Only reproduce the lines from the line containing "- December 20, 2024" onward, exactly, through the final line of the data below.

Stored data entries:
______________________________

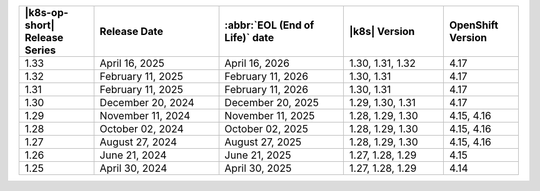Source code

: .. list-table::
   :header-rows: 1
   :widths: 15 25 25 20 15

   * - |k8s-op-short| Release Series
     - Release Date 
     - :abbr:`EOL (End of Life)` date
     - |k8s| Version
     - OpenShift Version

   * - 1.33
     - April 16, 2025
     - April 16, 2026
     - 1.30, 1.31, 1.32
     - 4.17

   * - 1.32
     - February 11, 2025
     - February 11, 2026
     - 1.30, 1.31
     - 4.17

   * - 1.31
     - February 11, 2025
     - February 11, 2026
     - 1.30, 1.31
     - 4.17

   * - 1.30
     - December 20, 2024
     - December 20, 2025
     - 1.29, 1.30, 1.31
     - 4.17

   * - 1.29
     - November 11, 2024
     - November 11, 2025
     - 1.28, 1.29, 1.30
     - 4.15, 4.16

   * - 1.28
     - October 02, 2024
     - October 02, 2025
     - 1.28, 1.29, 1.30
     - 4.15, 4.16

   * - 1.27
     - August 27, 2024
     - August 27, 2025
     - 1.28, 1.29, 1.30
     - 4.15, 4.16

   * - 1.26
     - June 21, 2024
     - June 21, 2025 
     - 1.27, 1.28, 1.29 
     - 4.15


   * - 1.25 
     - April 30, 2024
     - April 30, 2025 
     - 1.27, 1.28, 1.29 
     - 4.14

______________________________

### Task answer
     - December 20, 2024
     - December 20, 2025
     - 1.29, 1.30, 1.31
     - 4.17

   * - 1.29
     - November 11, 2024
     - November 11, 2025
     - 1.28, 1.29, 1.30
     - 4.15, 4.16

   * - 1.28
     - October 02, 2024
     - October 02, 2025
     - 1.28, 1.29, 1.30
     - 4.15, 4.16

   * - 1.27
     - August 27, 2024
     - August 27, 2025
     - 1.28, 1.29, 1.30
     - 4.15, 4.16

   * - 1.26
     - June 21, 2024
     - June 21, 2025 
     - 1.27, 1.28, 1.29 
     - 4.15


   * - 1.25 
     - April 30, 2024
     - April 30, 2025 
     - 1.27, 1.28, 1.29 
     - 4.14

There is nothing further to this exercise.